И еще одна вещь: он только что видел выходящими отсюда Мерзость и Ублюдство, сестру и зятя Жоржетты. При всем своем неуважении к инспектору, он хочет сказать, что фараонам лучше не обращать внимания на их лепет, который может дорого обойтись налогоплательщикам. Это страшные люди. Хуже того - абсолютно благонадежные. Болтуны. В их словах столько же правды, как в Апокалипсисе. Они не понимали Жоржетту. Нельзя понять человека, которого не любишь. В общем, что бы они ни говорили,- все вранье. Вот так. Он надеется, что инспектор, чье имя ему надоело повторять, усек и это. В остальном же он искренне огорчен и приносит извинения - ему никак не удается запомнить имена людей.
Грацци смотрел на него пустыми глазами, опьянев от этой речи, слегка удивленный тем, что до сих пор не вызвал из коридора полицейского и не приказал отвести этого подонка подлечить свои нервы в камере предварительного заключения.
Боб был высоченного роста, выше Грацци на голову, с огромной, страшной, поразительно бледной мордой и с чем-то удивительно привлекательным в живых голубых глазах.
Грацци представлял себе любовника Жоржетты иным. Теперь уж и не знал, каким. И вот этот тип сидел перед ним. Он был получше того, который перепродавал машины. Но раздражал Грацци невероятно, и от него болела голова.

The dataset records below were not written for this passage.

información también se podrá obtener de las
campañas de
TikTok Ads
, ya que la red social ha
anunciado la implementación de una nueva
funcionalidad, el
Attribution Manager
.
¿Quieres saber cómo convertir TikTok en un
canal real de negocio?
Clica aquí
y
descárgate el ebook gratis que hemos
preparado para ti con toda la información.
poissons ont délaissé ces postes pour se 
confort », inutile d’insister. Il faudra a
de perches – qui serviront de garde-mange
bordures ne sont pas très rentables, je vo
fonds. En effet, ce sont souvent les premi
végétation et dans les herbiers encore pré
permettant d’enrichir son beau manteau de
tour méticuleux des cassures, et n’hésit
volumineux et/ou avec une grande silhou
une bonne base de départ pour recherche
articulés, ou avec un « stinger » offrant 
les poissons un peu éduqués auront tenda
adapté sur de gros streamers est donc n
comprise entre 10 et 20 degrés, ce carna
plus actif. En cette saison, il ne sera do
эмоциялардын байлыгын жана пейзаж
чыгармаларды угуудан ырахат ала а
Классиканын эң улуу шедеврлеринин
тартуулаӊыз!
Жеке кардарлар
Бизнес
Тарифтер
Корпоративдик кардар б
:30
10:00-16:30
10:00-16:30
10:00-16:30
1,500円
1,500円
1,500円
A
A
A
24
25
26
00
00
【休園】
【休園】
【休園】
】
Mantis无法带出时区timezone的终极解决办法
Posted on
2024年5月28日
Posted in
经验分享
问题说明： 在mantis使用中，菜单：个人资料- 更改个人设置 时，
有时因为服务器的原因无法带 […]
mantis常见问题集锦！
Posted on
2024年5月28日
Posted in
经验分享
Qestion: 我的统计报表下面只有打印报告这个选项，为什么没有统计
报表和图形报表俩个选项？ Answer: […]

Накануне, в момент убийства, Боб, по его словам, был у друзей в пятидесяти километрах от Парижа, в одной из деревень Сены-и-Уазы, где все шестьсот жителей могли это подтвердить: ему не удается остаться незамеченным.
Габер позвонил в четверть первого. Он только что вышел от Гароди и звонил из табачной лавки на улице Лафонтена. Он видел невестку, ну и штучка, надо заметить, здорово хороша.
- Она ничего не знает, ничего не заметила, ничего не может сказать.
- Ее описание совпадает с кабуровским?
- Она ничего не описывает. Говорит, что легла, как только попала в поезд, и тотчас уснула. Жертву помнит смутно. Сошла с поезда, лишь только тот остановился. На вокзале ее ждала свекровь.
- Должна же она была заметить других пассажиров... И потом, все это как-то не стыкуется... Кабур говорил, что верхняя полка оставалась свободной до половины двенадцатого или полуночи.